A FRAGMENT. SHOWING HIS SUCCESS WITH THE BARONET (56-57) AND CHAPTER XXXIIIHE LEAVES LONDONCHARACTERS IN A STAGE-COACH (57-62)

13. In "A Fragment," Harley learns that the preferment he had sought has gone instead to the rogue with a red lace coat whom he had met a while back. Then in Chapter XXXIII (33), he converses with an old gentleman named Ben Silton about the virtues of poetry and sentiment as well as the importance of education. What is said by each man on such topics, and what general picture of the times emerges from the conversation?

CHAPTER XXXIV--HE MEETS AN OLD ACQUAINTANCE (63-71)

14. Harley's stage-coach portion of his return from London accomplished, he sets off on foot and promptly walks into another "affective moment." What tale of woe does Harley's old neighbor Edwards recount? How does the tale in part amount to a critique of certain British economic and colonial practices during the eighteenth century? How does Edwards' benevolent disposition help him towards the end of his stay in the East Indies?

CHAPTER XXXVHE MISSES AN OLD ACQUAINTANCEAN ADVENTURE CONSEQUENT UPON IT (71-74)

15. How do things turn out for Edwards when he arrives home after his long stay in the East Indies -- what does he discover about the family he left behind? The chapter ends with a graveyard scene -- how (by means of what details) does the narrator convey the appearance, thoughts, and feelings of the characters involved in this scene?

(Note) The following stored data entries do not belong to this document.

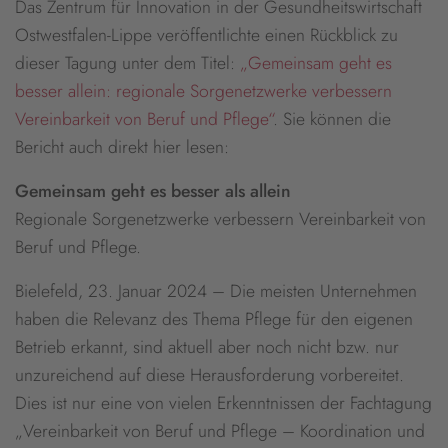
Das Zentrum für Innovation in der Gesundheitswirtschaft
Ostwestfalen-Lippe veröffentlichte einen Rückblick zu
dieser Tagung unter dem Titel:
„Gemeinsam geht es
besser allein: regionale Sorgenetzwerke verbessern
Vereinbarkeit von Beruf und Pflege“
. Sie können die
Bericht auch direkt hier lesen:
Gemeinsam geht es besser als allein
Regionale Sorgenetzwerke verbessern Vereinbarkeit von
Beruf und Pflege.
Bielefeld, 23. Januar 2024 – Die meisten Unternehmen
haben die Relevanz des Thema Pflege für den eigenen
Betrieb erkannt, sind aktuell aber noch nicht bzw. nur
unzureichend auf diese Herausforderung vorbereitet.
Dies ist nur eine von vielen Erkenntnissen der Fachtagung
„Vereinbarkeit von Beruf und Pflege – Koordination und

CHAPTER XXXVIHE RETURNS HOMEA DESCRIPTION OF HIS RETINUE (74-76) AND A FRAGMENT. THE MAN OF FEELING TALKS OF WHAT HE DOES NOT UNDERSTAND--AN INCIDENT (76-78)

16. Harley offers Edwards a small farm in his possession, and the offer is accepted. Then, in the Fragment, the two men discuss British colonialism. What does Harley say about this issue, and how does Edwards respond to his opinions?

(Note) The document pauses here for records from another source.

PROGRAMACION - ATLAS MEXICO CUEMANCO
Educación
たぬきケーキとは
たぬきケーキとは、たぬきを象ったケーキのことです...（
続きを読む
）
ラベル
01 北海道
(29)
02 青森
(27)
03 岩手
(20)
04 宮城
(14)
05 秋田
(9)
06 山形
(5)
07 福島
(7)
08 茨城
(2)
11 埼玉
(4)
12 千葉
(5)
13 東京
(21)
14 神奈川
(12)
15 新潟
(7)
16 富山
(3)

CHAPTER XL -- THE MAN OF FEELING JEALOUS (79-84) AND LAVINIA. A PASTORAL (84-87)

17. Harley finds himself disappointed in love when he learns that Miss Walton is engaged to Sir Harry Benson. How does the "man of feeling" respond to this painful frustration of his hopes? How does his pastoral poem "Lavinia" express this frustration and help him come to terms with it?

THE PUPIL -- A FRAGMENT (87-94)

18. Edward Sedley recounts to Harley the tale of his youthful travels with the impoverished nobleman Mountford. What is the moral lesson of the story he tells -- what did he learn about the prevalence of wickedness, about the difficulty of discerning the good from the bad, honor from knavery? How does this "fragment" reinforce or modify the lessons we may have derived from Harley's life events as related in the rest of the novel?

CHAPTER LV -- HE SEES MISS WALTON, AND IS HAPPY (94-97), CHAPTER LVI -- THE EMOTIONS OF THE HEART (97), AND THE CONCLUSION (98)

19. The narrator (Charles) fills us in on Harley's final days. What are Harley's main concerns and reflections as he declines towards death from a lingering illness? How does he think of his life's course now that it is coming to an end? Do his thoughts encourage us to think of his life with a satisfactory sense of closure, or do they set him apart from others and from the flow of life?

20. How do the narrator and others react to the death of Harley -- what sentiments do they express, and what moral do they draw from Harley's life, virtues, and passing? What lasting impact has Harley made upon Charles himself, as revealed by the graveyard "tableau" with which the novel concludes?

Edition: Mackenzie, Henry. The Man of Feeling. Oxford University Press, USA; 2nd edition. 2001. ISBN-10: 0192840320. ISBN-13: 978-0192840325.